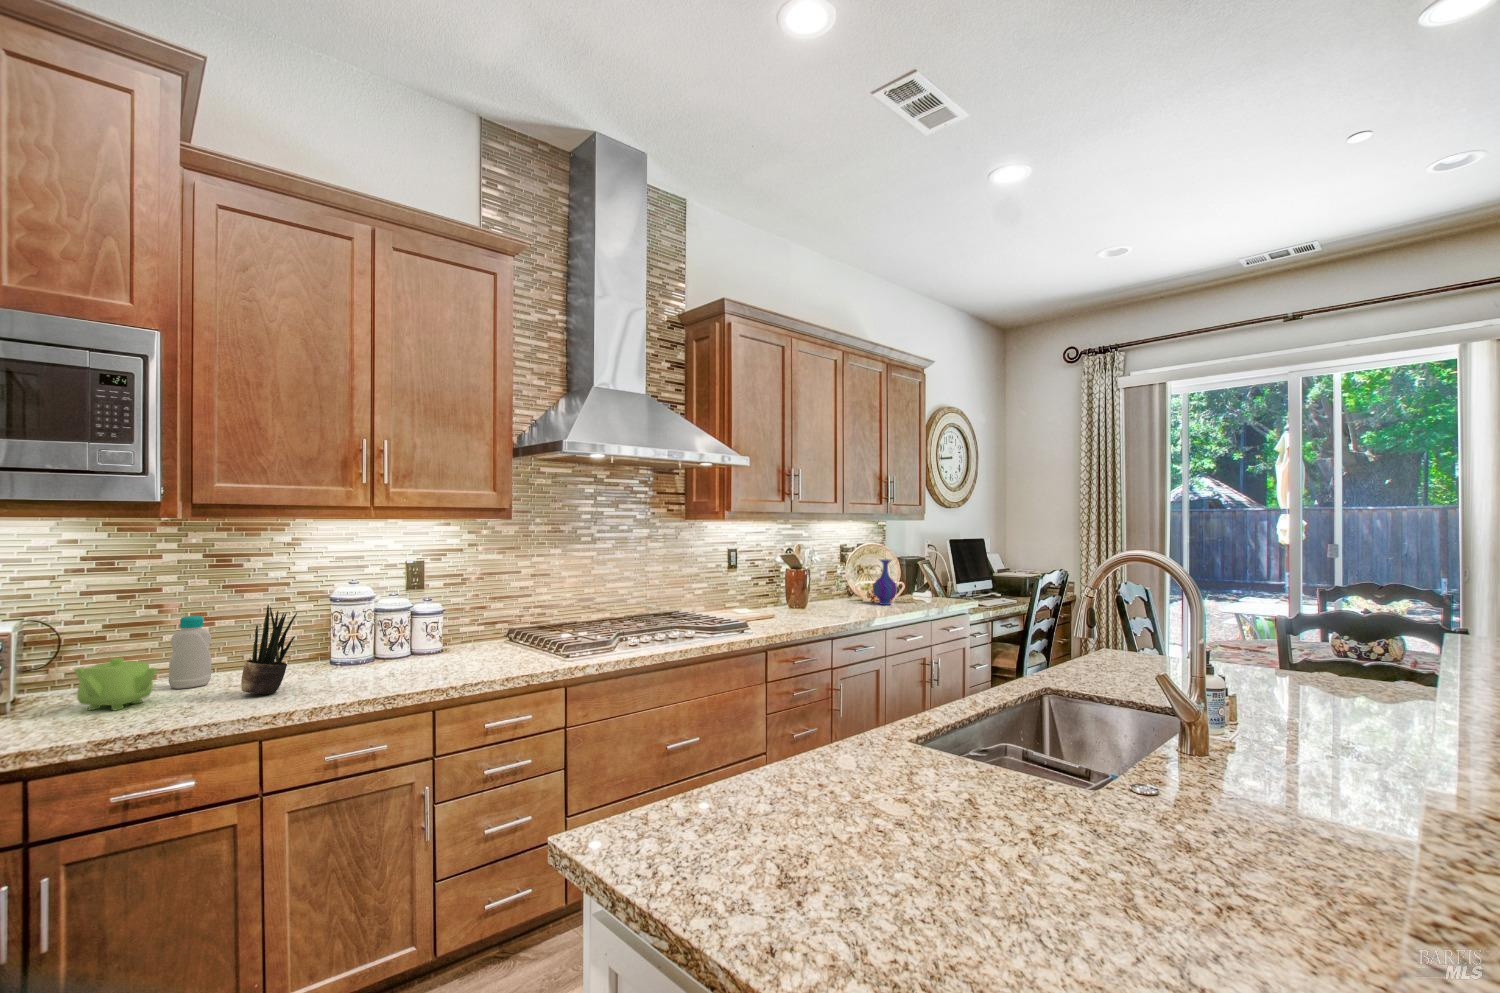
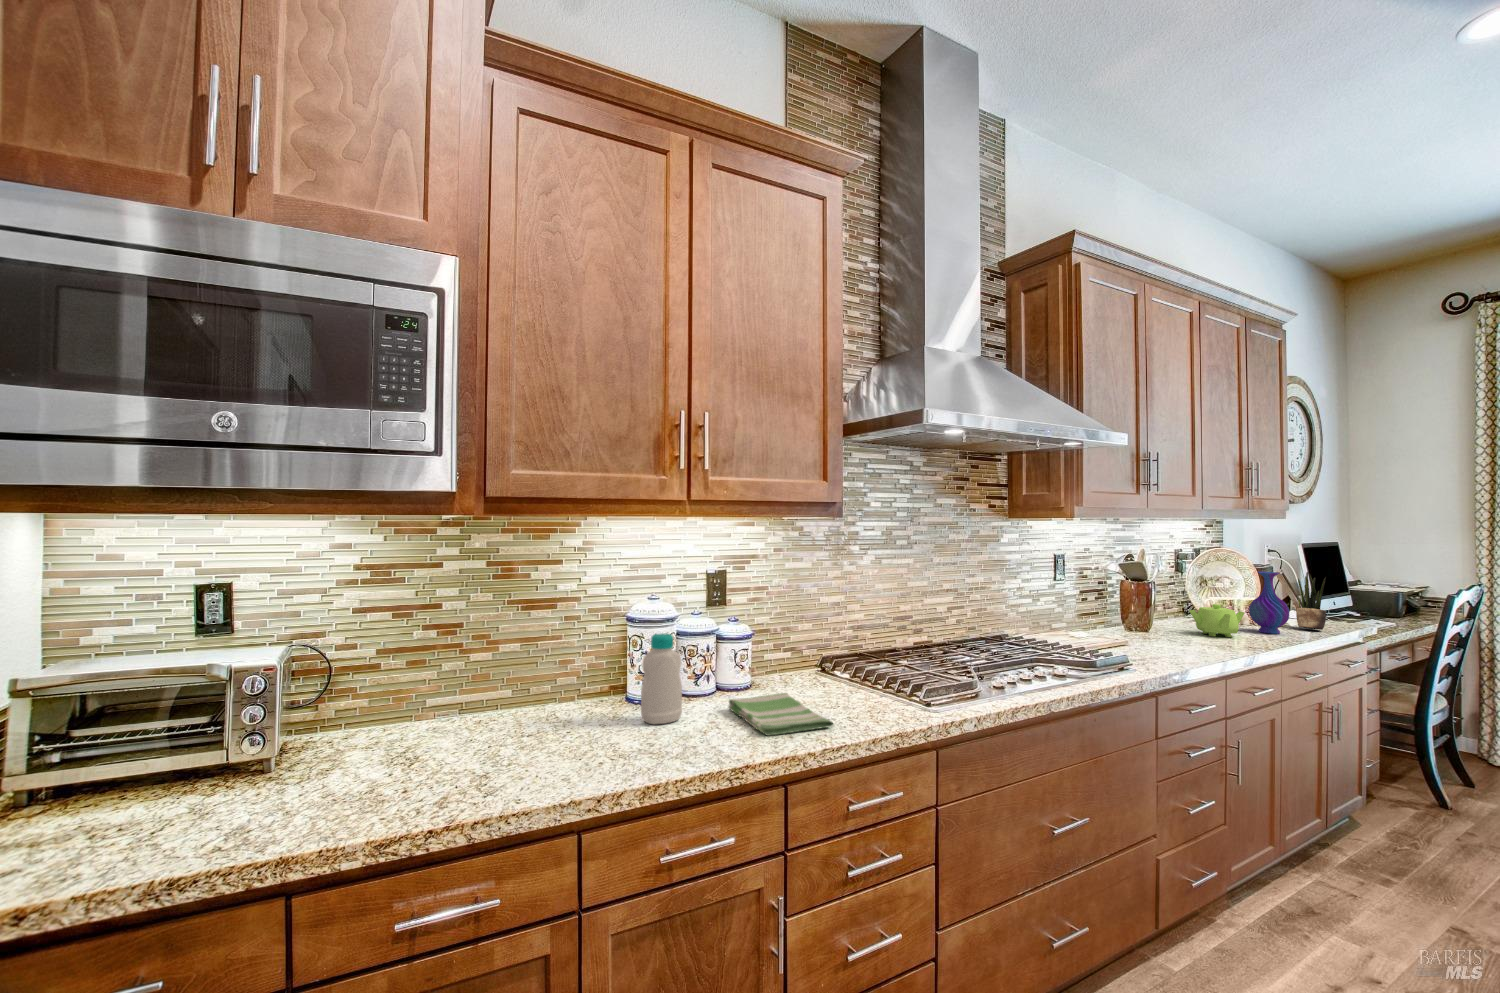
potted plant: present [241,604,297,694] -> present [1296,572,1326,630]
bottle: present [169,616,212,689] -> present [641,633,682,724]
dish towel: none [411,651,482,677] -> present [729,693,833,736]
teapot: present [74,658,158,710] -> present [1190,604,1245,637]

---

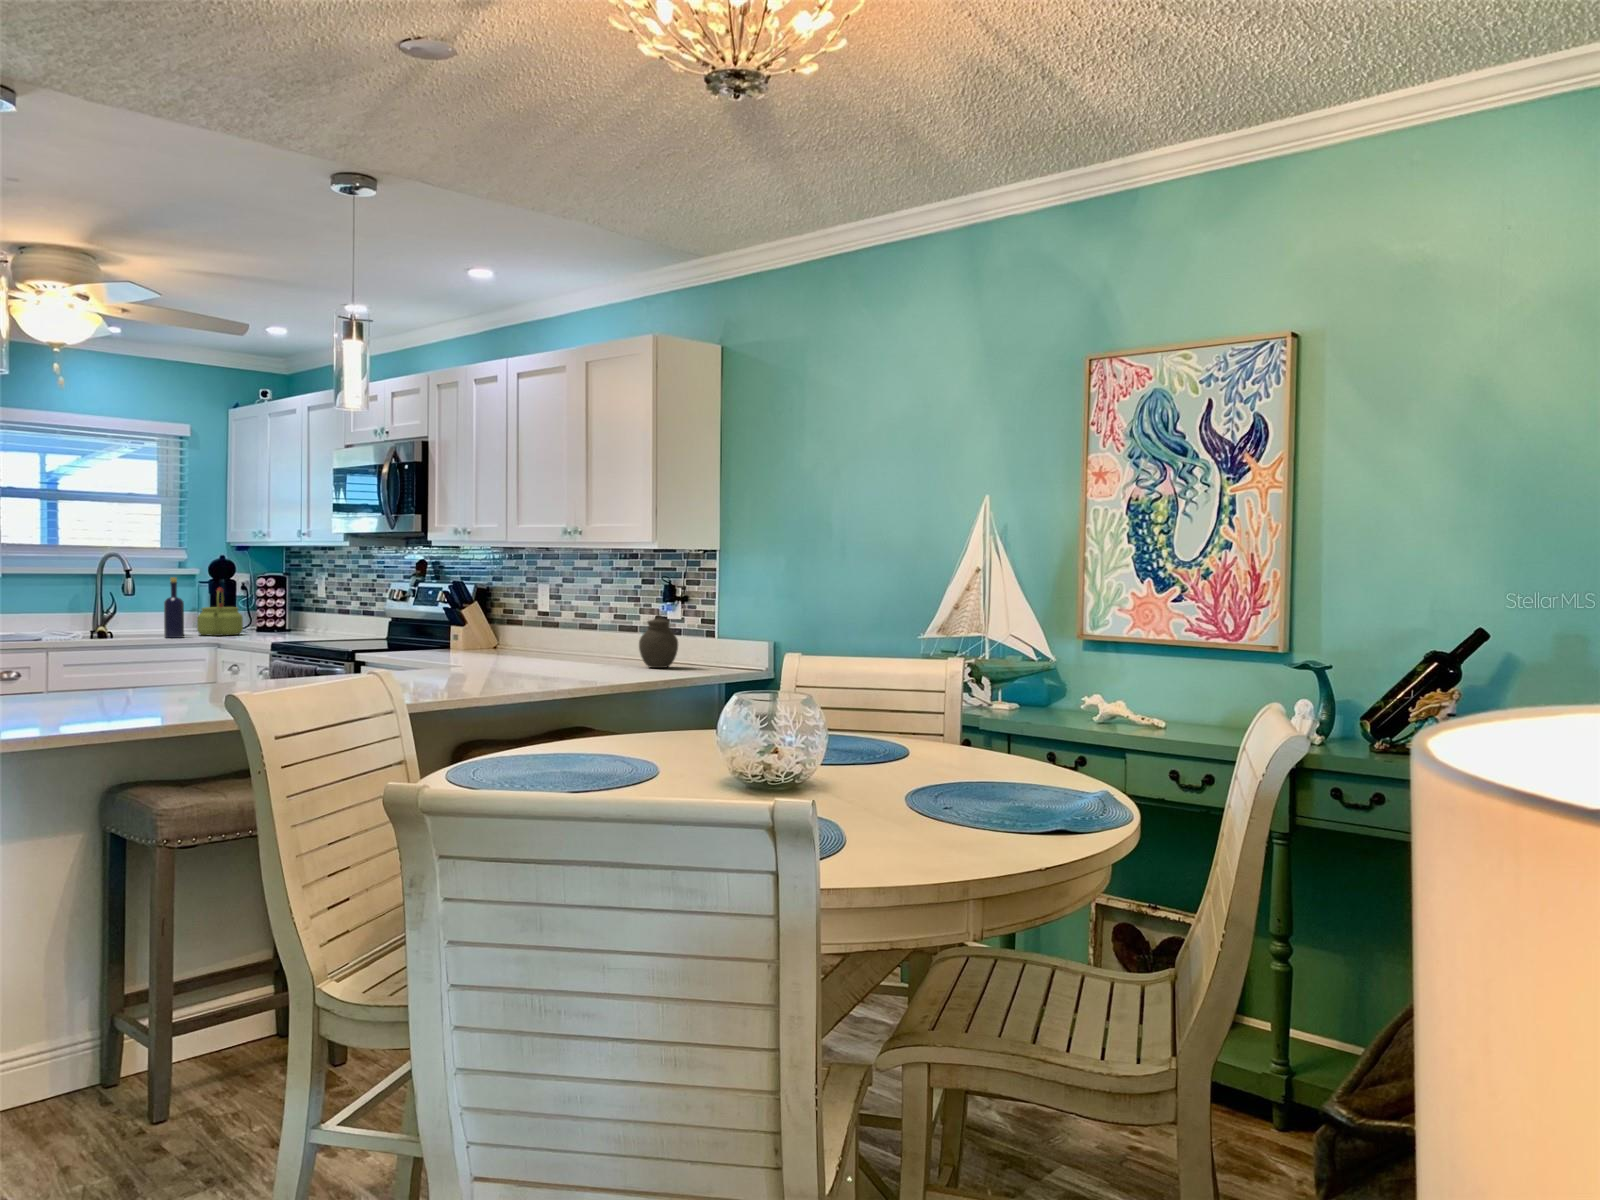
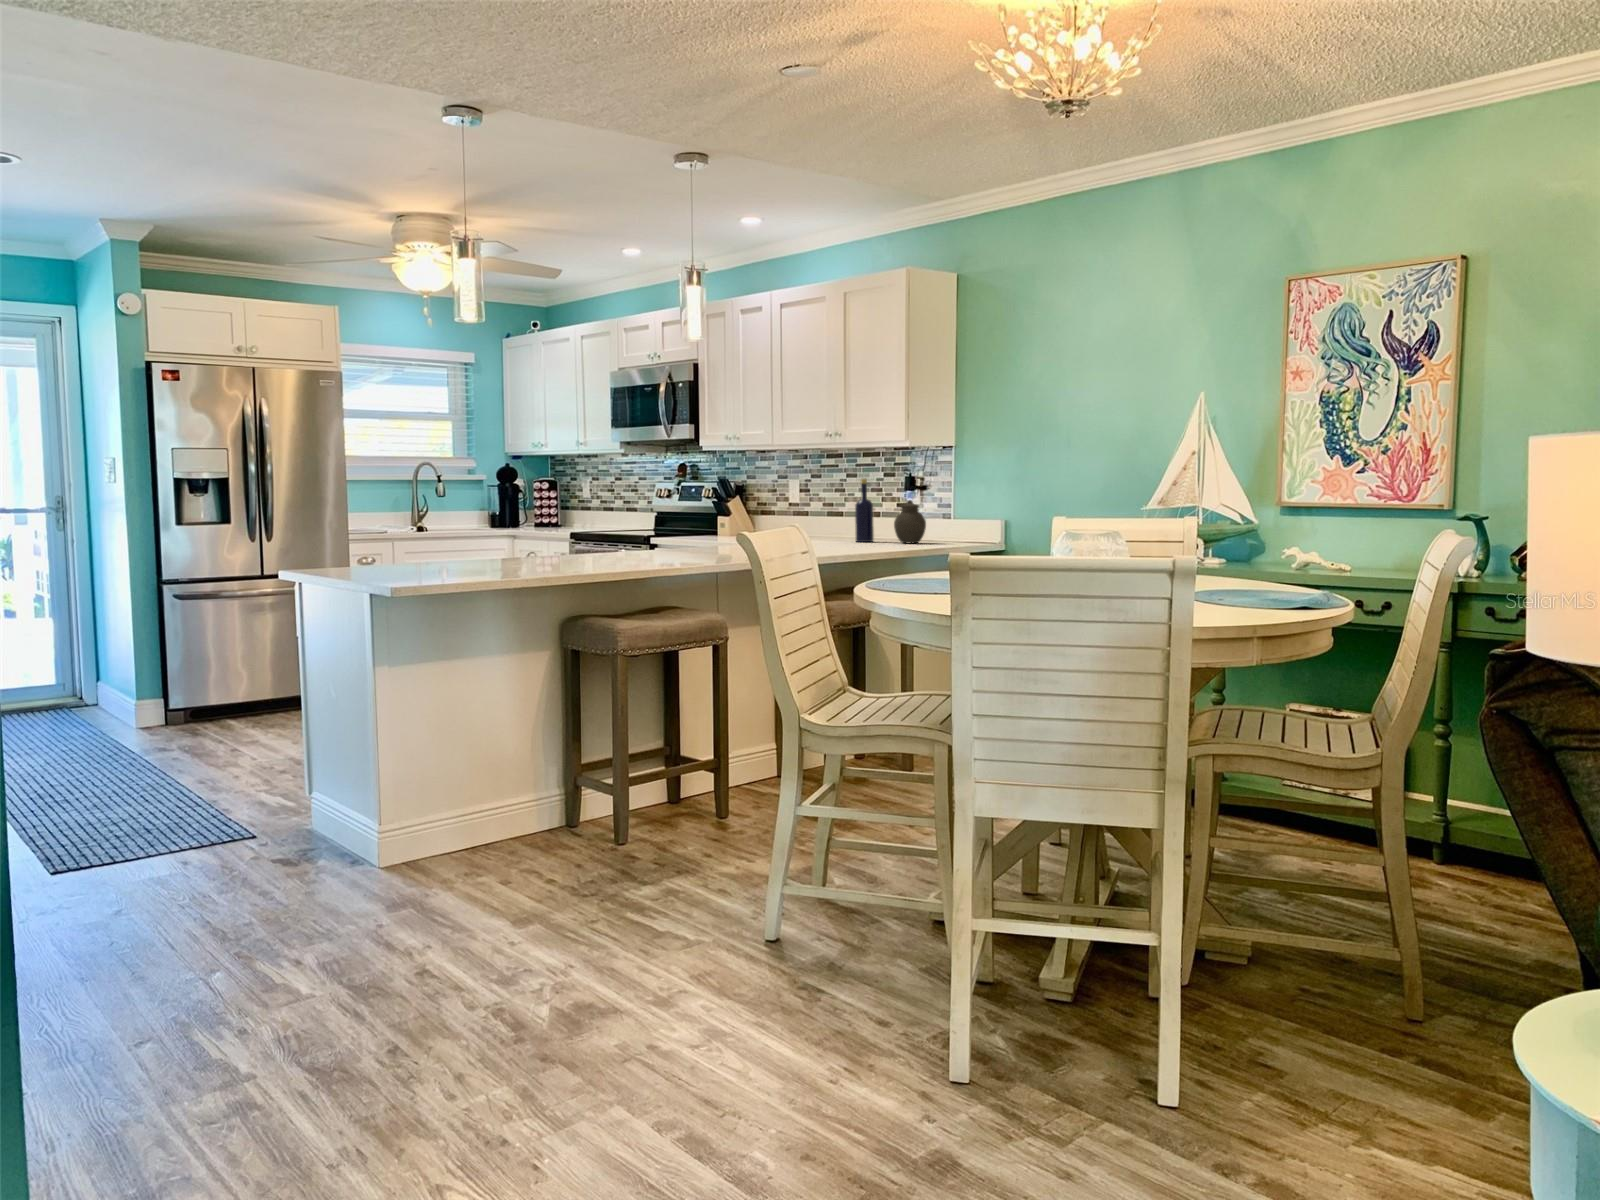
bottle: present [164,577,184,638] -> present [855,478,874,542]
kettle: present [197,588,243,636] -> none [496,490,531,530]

* [TASK OBJECTIVE]: Copy out precisely the lines from the line with "potted plant: present" to the line with "teapot: present [74,658,158,710]" in the material above, including those two lines and omitting all the rest.

* [FINISHED EXERCISE]:
potted plant: present [241,604,297,694] -> present [1296,572,1326,630]
bottle: present [169,616,212,689] -> present [641,633,682,724]
dish towel: none [411,651,482,677] -> present [729,693,833,736]
teapot: present [74,658,158,710] -> present [1190,604,1245,637]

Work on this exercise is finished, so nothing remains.